**EXERCISE GOAL:** Copy out the entries below, swapping each "Reading left to right" for "Going from left to right" and leaving everything else unchanged.
__________________________________________________
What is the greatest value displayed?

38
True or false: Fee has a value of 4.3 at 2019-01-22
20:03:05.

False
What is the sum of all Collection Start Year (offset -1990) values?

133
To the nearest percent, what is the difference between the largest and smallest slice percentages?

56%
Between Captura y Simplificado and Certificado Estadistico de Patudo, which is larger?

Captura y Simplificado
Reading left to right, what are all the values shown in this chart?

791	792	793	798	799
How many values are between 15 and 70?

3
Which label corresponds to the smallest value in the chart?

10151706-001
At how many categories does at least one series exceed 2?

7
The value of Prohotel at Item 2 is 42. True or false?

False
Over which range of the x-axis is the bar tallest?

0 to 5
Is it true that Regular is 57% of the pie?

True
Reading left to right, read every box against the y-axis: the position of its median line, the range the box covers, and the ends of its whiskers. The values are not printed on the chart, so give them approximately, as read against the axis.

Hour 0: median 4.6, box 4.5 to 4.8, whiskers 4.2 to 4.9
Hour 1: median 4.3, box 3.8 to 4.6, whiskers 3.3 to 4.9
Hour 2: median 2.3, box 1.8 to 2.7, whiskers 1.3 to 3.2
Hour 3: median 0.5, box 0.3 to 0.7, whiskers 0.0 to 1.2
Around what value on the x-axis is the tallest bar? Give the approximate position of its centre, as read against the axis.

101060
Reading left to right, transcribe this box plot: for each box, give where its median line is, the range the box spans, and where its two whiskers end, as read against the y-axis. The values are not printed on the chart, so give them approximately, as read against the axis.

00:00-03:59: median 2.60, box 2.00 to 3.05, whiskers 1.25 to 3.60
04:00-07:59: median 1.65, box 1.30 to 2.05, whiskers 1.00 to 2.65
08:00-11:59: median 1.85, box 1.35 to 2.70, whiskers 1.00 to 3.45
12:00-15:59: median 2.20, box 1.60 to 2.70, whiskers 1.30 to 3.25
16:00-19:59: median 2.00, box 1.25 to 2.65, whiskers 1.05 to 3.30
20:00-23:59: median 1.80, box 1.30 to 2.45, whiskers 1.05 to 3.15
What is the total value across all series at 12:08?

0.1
__________________________________________________
**EXERCISE RESPONSE:**
What is the greatest value displayed?

38
True or false: Fee has a value of 4.3 at 2019-01-22
20:03:05.

False
What is the sum of all Collection Start Year (offset -1990) values?

133
To the nearest percent, what is the difference between the largest and smallest slice percentages?

56%
Between Captura y Simplificado and Certificado Estadistico de Patudo, which is larger?

Captura y Simplificado
Going from left to right, what are all the values shown in this chart?

791	792	793	798	799
How many values are between 15 and 70?

3
Which label corresponds to the smallest value in the chart?

10151706-001
At how many categories does at least one series exceed 2?

7
The value of Prohotel at Item 2 is 42. True or false?

False
Over which range of the x-axis is the bar tallest?

0 to 5
Is it true that Regular is 57% of the pie?

True
Going from left to right, read every box against the y-axis: the position of its median line, the range the box covers, and the ends of its whiskers. The values are not printed on the chart, so give them approximately, as read against the axis.

Hour 0: median 4.6, box 4.5 to 4.8, whiskers 4.2 to 4.9
Hour 1: median 4.3, box 3.8 to 4.6, whiskers 3.3 to 4.9
Hour 2: median 2.3, box 1.8 to 2.7, whiskers 1.3 to 3.2
Hour 3: median 0.5, box 0.3 to 0.7, whiskers 0.0 to 1.2
Around what value on the x-axis is the tallest bar? Give the approximate position of its centre, as read against the axis.

101060
Going from left to right, transcribe this box plot: for each box, give where its median line is, the range the box spans, and where its two whiskers end, as read against the y-axis. The values are not printed on the chart, so give them approximately, as read against the axis.

00:00-03:59: median 2.60, box 2.00 to 3.05, whiskers 1.25 to 3.60
04:00-07:59: median 1.65, box 1.30 to 2.05, whiskers 1.00 to 2.65
08:00-11:59: median 1.85, box 1.35 to 2.70, whiskers 1.00 to 3.45
12:00-15:59: median 2.20, box 1.60 to 2.70, whiskers 1.30 to 3.25
16:00-19:59: median 2.00, box 1.25 to 2.65, whiskers 1.05 to 3.30
20:00-23:59: median 1.80, box 1.30 to 2.45, whiskers 1.05 to 3.15
What is the total value across all series at 12:08?

0.1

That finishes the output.